Few gun-shots go off nearby as I quickly place the baby on the door mat, kiss him farewell as he softly grabs whatever’s left of my hair, knock on the door a few times and limp across the road to a tree behind. Catching my breath, I look back and see the door open. I see someone reach down to the baby and pick him up. The person walks up to the front of the house to look around, and I can’t believe what I am seeing — It’s my mother, much younger but her nonetheless. She glances around for a bit, looks down at the baby, and says “You’re like a little superman, flying right to our doorstep using your superpowers, little Kent!” My heart skips a beat. I want to run out and tell her it’s me, but I can’t move myself. She took the baby inside and shut the door behind her. I breathe a sigh of relief and walk out from behind the tree onto the road, not knowing what to do now.
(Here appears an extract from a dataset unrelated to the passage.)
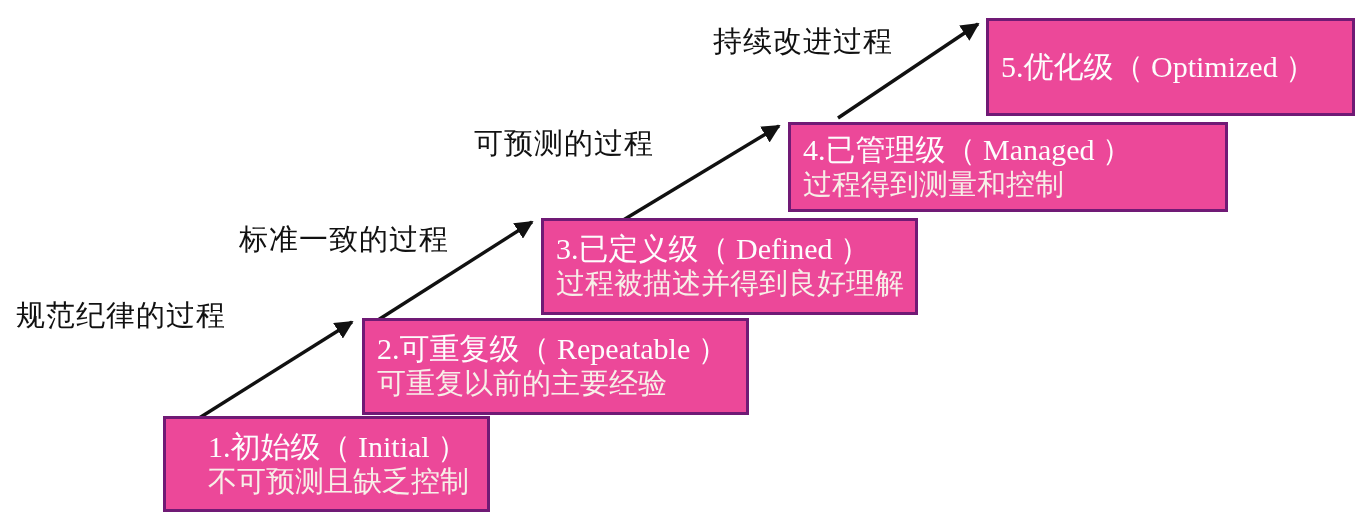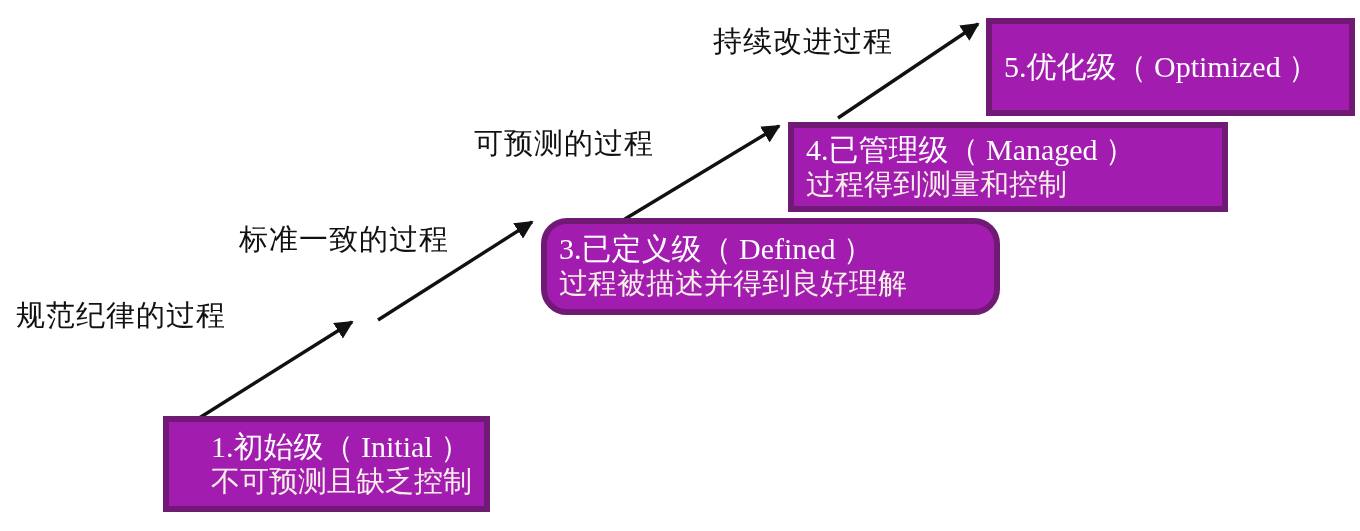"5.优化级（ Optimized ）" .step-box { background: #a21caf -> #ec4899; border: 6px solid #701a75 -> 3px solid #701a75 }
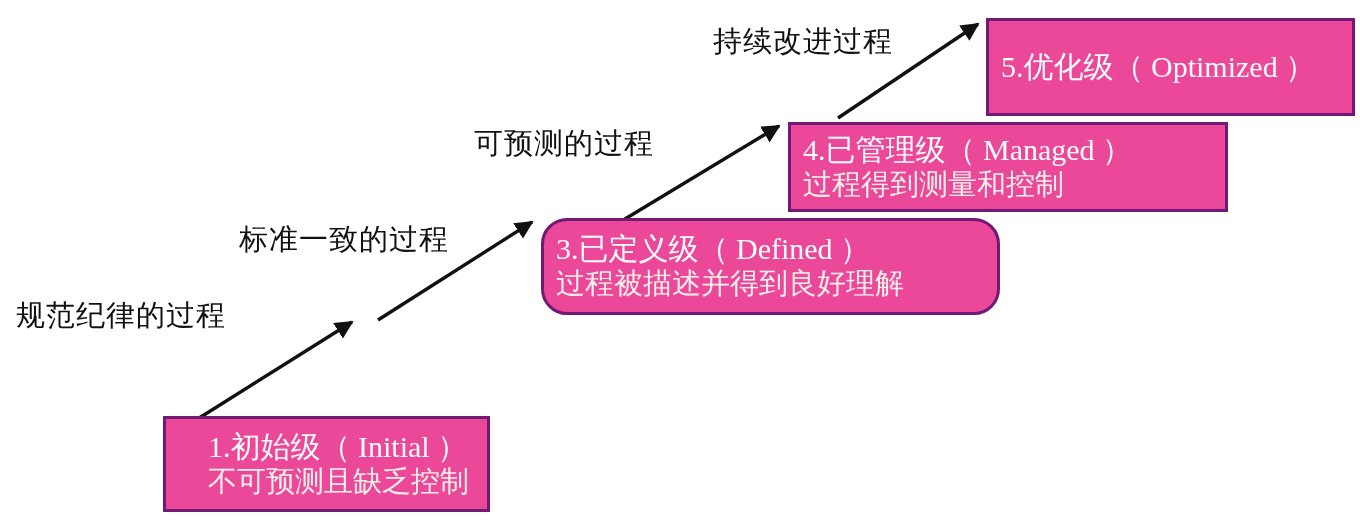"3.已定义级（ Defined ）" div.step-box { border-radius: 26px -> none; width: 459px -> 377px }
I’m staring at the door. I want to run in and take him back, but I know this is the best for him. I look up to my room and see my curtains again. But this time, I see an eye peeking through the gap, a kid. Our eyes lock. It’s me! He throws open the curtains and runs away, screaming. I don’t know what to do, so I take off, limping as fast as I can, the way back. Just then a police officer appears out of nowhere. I turn around and try to run but he catches up to me, knocks me down and grabs me by my arms to put me in cuffs. “You pesky little rats won’t let me enjoy Christmas in peace, will you?”, he says as he drags me back towards the direction from where I came. I don’t feel the same weights on my shoulders any more. I just got caught yet I feel free, I feel liberated. “He’s safe and that’s all that matters!” is the only thought in my head. I hear faint music in the background. I think it’s coming from the house. I’m being dragged away from it but its getting louder and louder, until —

My eyes suddenly open and I’m staring at the same ceiling as I’ve done for the past 13 years. There’s birthday music playing down the hallway when my mom, uncle and aunt barge into my room screaming “Happy Birthday and Merry Christmas!”. The first time I’ve woken up with a calm demeanor in a long while. My head is filled with clarity and confusion, both at the same time. I’ve got so many questions but I have no idea how to ask them. “Not today”, I think to myself as I get off the bed and join the celebration. “It’s Christmas.